Exhaustive Search
For this project, we wanted to realign split red, green, and blue image channels from the Prokudin-Gorskii Collection and create a full RGB image. The first approach we tried to do this was exhaustive search. For this algorithm, we begin with our split image channels of red, green, and blue, and set blue to be the base color that we will align red and green to. In order to align the image, we first crop 15% of it off on all sides in order to focus on the values in the center as the edges of the image are messy. We then begin the search process by looking over a [-15, 15] window of possible displacements, where we use np.roll to shift a specific image channel by a certain number of values. For each shift, we score the success of the shift by using the norm of the difference between the shifted image and the color of comparison, which is blue in our case. We do this process for both the red and green channels, and then stack the aligned images on top of each other to get our final colored result.
Pyramid Search
The second approach we could use to recolor our images was Pyramid Search. Exhaustive search is only preferable for smaller images like jpgs because they are lower resolution and thus have less information to search. However, for larger images, like tiffs, we need a more efficient algorithm for our results to be outputted in a timely manner. Hence, rather than applying the [-15, 15] window on the entire image, we search a [-5, 5] window on downscaled versions of the original image. Using sk.transform.rescale, we downscale the image by a half 5 times and then search the [-5, 5] window on this downscaled image for the desired displacement. 15% Cropping was still performed before the search was done. We then take this displacement from the downscaled image to shift the image on the next level up with the appropriate multiplier, and then we run search on the next level to get another set of displacement values. This process is recursively called until we reach the final original level at which point we can take the sum of the scaled values calculated at every level to determine the neceesary displacement. This allows us to recolor the image more efficiently than if we were to exhaustively search. Finally, for the image emir.tif specifically, we needed to make a slight adjustment of using green as the base rather than blue like the rest of the images. This was likely because Emir's clothing is very blue and takes up the majority of the center of the image, making it a poor basis to align the other colors to.
Additional
The additional images I chose were the boat, lake, and tower images toward the bottom of the site.

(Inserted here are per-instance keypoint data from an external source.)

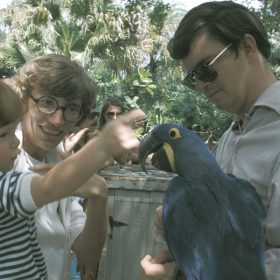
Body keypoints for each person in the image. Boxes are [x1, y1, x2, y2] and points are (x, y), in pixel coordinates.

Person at [141, 1, 280, 279]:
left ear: (247, 48)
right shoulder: (229, 139)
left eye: (206, 68)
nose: (201, 85)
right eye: (192, 78)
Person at [10, 53, 145, 280]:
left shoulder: (58, 161)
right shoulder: (7, 156)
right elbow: (38, 190)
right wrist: (104, 144)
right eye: (47, 102)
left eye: (71, 108)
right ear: (24, 101)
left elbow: (87, 256)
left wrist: (99, 194)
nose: (58, 120)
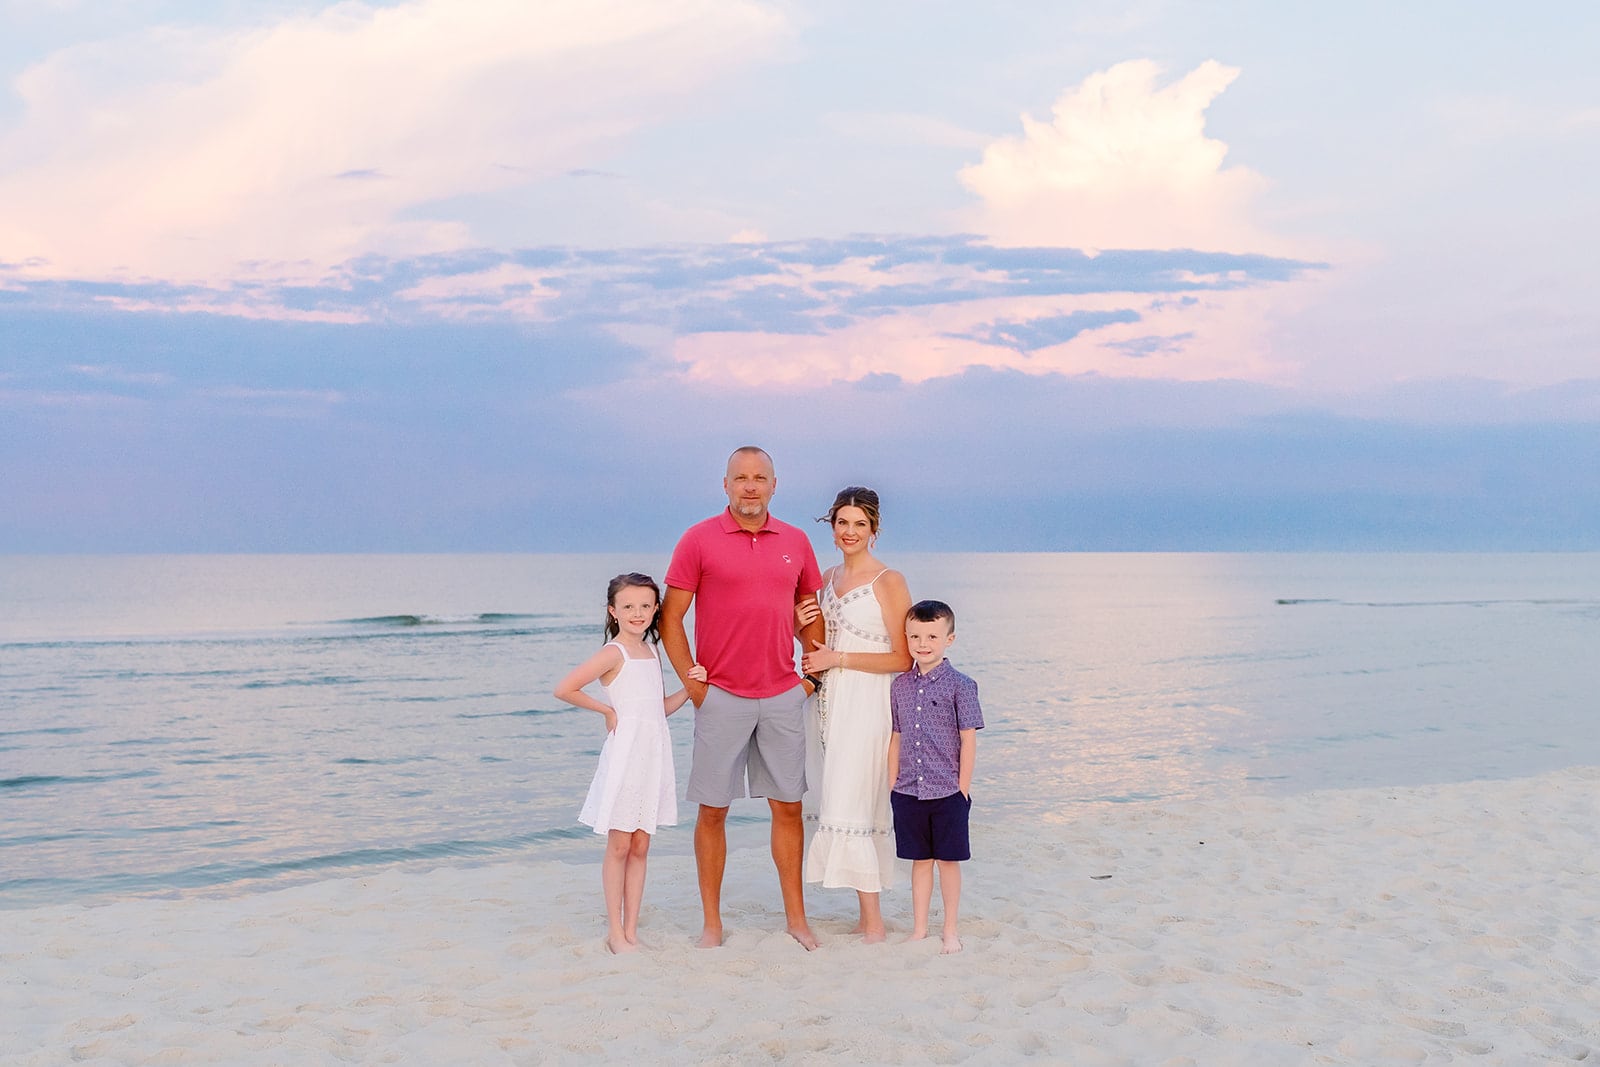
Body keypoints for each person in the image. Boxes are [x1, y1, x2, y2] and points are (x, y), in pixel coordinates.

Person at [660, 446, 826, 949]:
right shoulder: (698, 539)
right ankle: (712, 924)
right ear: (726, 485)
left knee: (789, 808)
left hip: (781, 694)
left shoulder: (796, 541)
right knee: (712, 810)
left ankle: (796, 919)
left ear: (774, 484)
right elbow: (671, 617)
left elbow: (811, 613)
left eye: (759, 478)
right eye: (740, 479)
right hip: (722, 696)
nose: (750, 487)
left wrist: (811, 677)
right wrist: (694, 686)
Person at [553, 572, 704, 955]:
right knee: (619, 844)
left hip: (652, 756)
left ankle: (633, 931)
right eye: (628, 606)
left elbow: (656, 711)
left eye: (645, 605)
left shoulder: (652, 652)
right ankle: (615, 933)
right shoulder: (613, 653)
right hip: (625, 757)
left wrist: (690, 688)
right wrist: (606, 710)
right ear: (613, 610)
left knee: (641, 845)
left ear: (656, 609)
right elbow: (564, 688)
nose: (637, 613)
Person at [797, 486, 912, 943]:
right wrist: (797, 623)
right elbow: (816, 645)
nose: (849, 532)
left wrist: (838, 661)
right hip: (827, 702)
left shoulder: (888, 580)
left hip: (868, 701)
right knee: (834, 795)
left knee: (857, 799)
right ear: (831, 525)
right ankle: (866, 918)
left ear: (874, 529)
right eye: (842, 523)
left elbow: (903, 657)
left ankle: (875, 924)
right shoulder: (826, 578)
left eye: (859, 524)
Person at [888, 599, 984, 954]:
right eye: (914, 636)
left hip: (948, 791)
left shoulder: (962, 685)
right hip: (908, 790)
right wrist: (892, 783)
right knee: (919, 861)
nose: (922, 643)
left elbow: (968, 737)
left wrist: (963, 789)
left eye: (931, 636)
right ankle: (918, 929)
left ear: (950, 639)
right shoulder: (899, 686)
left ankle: (950, 929)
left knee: (948, 861)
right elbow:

Bells and Whistles: Smart Cropping
As seen in the above images, there is usually some kind of noisy color that borders the sides of the image. One tactic to clean this up might just be to cut off a certain percentage of the image on each side, but this is not a consistent or good way to slice the image as there might be extra noise leftover, or too much of the original image might be lost. Hence, for one of my bells and whistles, I implemented a smarter way to cut off the noisy edges. I did this by first dececting prominent edges in the image using cv.Canny(). This generates edge outlines like the one shown below for melons.tif. Using this, we can track where likely locations of the messy color borders are because they show up as white lines on the modified image. Hence, we can calculate rows or columns of the image that have significant portions of white lines across a row or column and then select the innermost one as the cropping border for that side. Then we crop the image appropriately to get the modified results.
Bells and Whistles: Edge Features
For another bells and whistles, I also attempted to perform a different type of alignment, where rather than just using the rgb features, I try to use the prominent edges in the image to perform the alignment instead. To do this, I used the same cv.Canny() function in order to extract the edges from the channels I was aligning. Then I performed a similar search to the previous parts where I would try different shifts of each channel using np.roll() and find the minimum score using the norm between the two images based on their edges only. This changed some of my displacement vectors and made some of my images look cleaner. All of the modified images with both cropping and edge alignment can be seen below. I could not include all of the images due to the zip file size limit, but I have tried to include as many as I can.